EXTRAIT →
________________________
Droit

Les photos de mariage sont-elles des œuvres d’art ?

LUXEMBOURG

L’avocat général de la Cour de justice de l’Union européenne considère qu’une photographie de mariage peut être qualifiée d’« objet d’art ».

Mariage à la Redentore, sur l'île de la Giudecca à Venise - Photo Ludosane 2019
Mariage à la Redentore, sur l'île de la Giudecca à Venise.
© Ludovic Sanejouand, 2018

Luxembourg. Comme souvent en droit, c’est par une question d’ordre fiscal que l’on aborde des problèmes touchant à la création. En principe, selon le code général des impôts français, les livraisons d’œuvres d’art effectuées par leur auteur ou ses ayants droit peuvent bénéficier de l’application d’un taux réduit de TVA. Par « œuvre d’art », l’article 98 A de l’annexe III de ce même code vise notamment « les photographies prises par l’artiste, tirées par lui ou sous son contrôle, signées et numérotées dans la limite de trente exemplaires, tous formats et supports confondus ». Une instruction de l’administration fiscale de 2003 précise que seules « les photographies qui portent témoignage d’une intention créatrice manifeste de la part de leur auteur » peuvent être considérées comme des œuvres d’art susceptibles de bénéficier du taux réduit de TVA. En sont exclues par conséquent les photos d’identité, scolaires ou de groupes ainsi que les photos illustrant des événements familiaux ou religieux.
________________________
EXTRAITS DE DONNÉES →
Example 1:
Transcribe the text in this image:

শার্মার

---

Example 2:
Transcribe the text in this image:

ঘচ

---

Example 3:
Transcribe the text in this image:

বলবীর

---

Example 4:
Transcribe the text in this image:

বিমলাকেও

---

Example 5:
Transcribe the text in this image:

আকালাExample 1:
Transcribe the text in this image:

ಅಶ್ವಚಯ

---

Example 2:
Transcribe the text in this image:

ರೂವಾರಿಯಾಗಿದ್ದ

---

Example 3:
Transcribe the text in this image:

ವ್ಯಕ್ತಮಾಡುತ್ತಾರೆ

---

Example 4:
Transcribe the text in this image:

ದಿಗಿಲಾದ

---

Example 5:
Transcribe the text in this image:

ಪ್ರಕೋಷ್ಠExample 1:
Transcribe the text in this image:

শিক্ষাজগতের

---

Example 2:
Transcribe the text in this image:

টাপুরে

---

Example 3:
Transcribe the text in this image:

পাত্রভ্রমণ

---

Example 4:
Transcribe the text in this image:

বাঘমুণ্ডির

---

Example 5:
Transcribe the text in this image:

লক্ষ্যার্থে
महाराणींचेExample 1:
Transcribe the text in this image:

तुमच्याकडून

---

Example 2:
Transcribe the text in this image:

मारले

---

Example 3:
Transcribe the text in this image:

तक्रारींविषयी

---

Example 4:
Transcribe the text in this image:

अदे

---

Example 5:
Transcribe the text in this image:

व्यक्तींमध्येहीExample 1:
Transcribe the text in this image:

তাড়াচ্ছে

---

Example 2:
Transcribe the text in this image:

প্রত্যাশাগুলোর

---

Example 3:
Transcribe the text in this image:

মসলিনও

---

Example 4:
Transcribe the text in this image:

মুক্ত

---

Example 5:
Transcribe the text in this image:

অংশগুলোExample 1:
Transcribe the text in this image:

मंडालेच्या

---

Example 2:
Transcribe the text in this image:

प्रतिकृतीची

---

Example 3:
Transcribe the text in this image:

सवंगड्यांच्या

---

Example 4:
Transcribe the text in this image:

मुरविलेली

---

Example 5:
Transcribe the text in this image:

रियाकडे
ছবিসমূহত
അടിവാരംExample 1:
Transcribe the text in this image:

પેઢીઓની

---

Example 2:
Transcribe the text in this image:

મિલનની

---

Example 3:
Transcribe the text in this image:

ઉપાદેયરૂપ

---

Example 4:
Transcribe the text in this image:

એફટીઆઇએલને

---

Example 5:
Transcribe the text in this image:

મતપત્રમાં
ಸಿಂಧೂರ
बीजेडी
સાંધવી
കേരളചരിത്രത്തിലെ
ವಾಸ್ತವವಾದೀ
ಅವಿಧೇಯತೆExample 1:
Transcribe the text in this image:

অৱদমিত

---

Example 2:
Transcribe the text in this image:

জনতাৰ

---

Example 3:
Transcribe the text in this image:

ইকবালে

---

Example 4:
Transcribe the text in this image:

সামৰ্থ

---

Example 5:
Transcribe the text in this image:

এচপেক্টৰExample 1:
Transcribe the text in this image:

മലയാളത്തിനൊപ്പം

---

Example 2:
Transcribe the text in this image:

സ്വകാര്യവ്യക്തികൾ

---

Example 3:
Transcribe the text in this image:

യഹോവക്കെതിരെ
________________________
TRAVAIL À FAIRE →
1. D'après l'extrait sur les photos de mariage, dans quelle limite d'exemplaires une photographie doit-elle être signée et numérotée pour être considérée comme une œuvre d'art ?
2. Rédigez la suite de l'extrait sur les photos de mariage et le taux réduit de TVA, en reprenant après sa dernière phrase.
Les entrées n'ont aucun rôle à jouer ici.

RÉPONSES AUX CONSIGNES →
1. Dans la limite de trente exemplaires, tous formats et supports confondus.

2.
Dans cette affaire, à la suite d’une vérification de comptabilité, une société spécialisée dans la réalisation et la vente de photographies a fait l’objet de rappels de TVA sur la période 2009-2012 par l’administration fiscale, pour qui l’application du taux réduit adopté par la société lors de la livraison des portraits et photos de mariage n’avait pas lieu d’être. Le tribunal administratif d’Orléans et la cour d’appel administrative de Nantes ont rejeté le recours formé par la société. Pour la cour en effet, il ne suffit pas que les critères matériels du code général des impôts (CGI) soient remplis, encore faut-il que les photographies, quelle que soit leur qualité, présentent « un caractère d’originalité » et manifestent « une réelle intention créatrice, susceptible de les faire regarder […], comme des photographies prises par un artiste et par suite comme des œuvres d’art ».

Comment interpréter la directive européenne ?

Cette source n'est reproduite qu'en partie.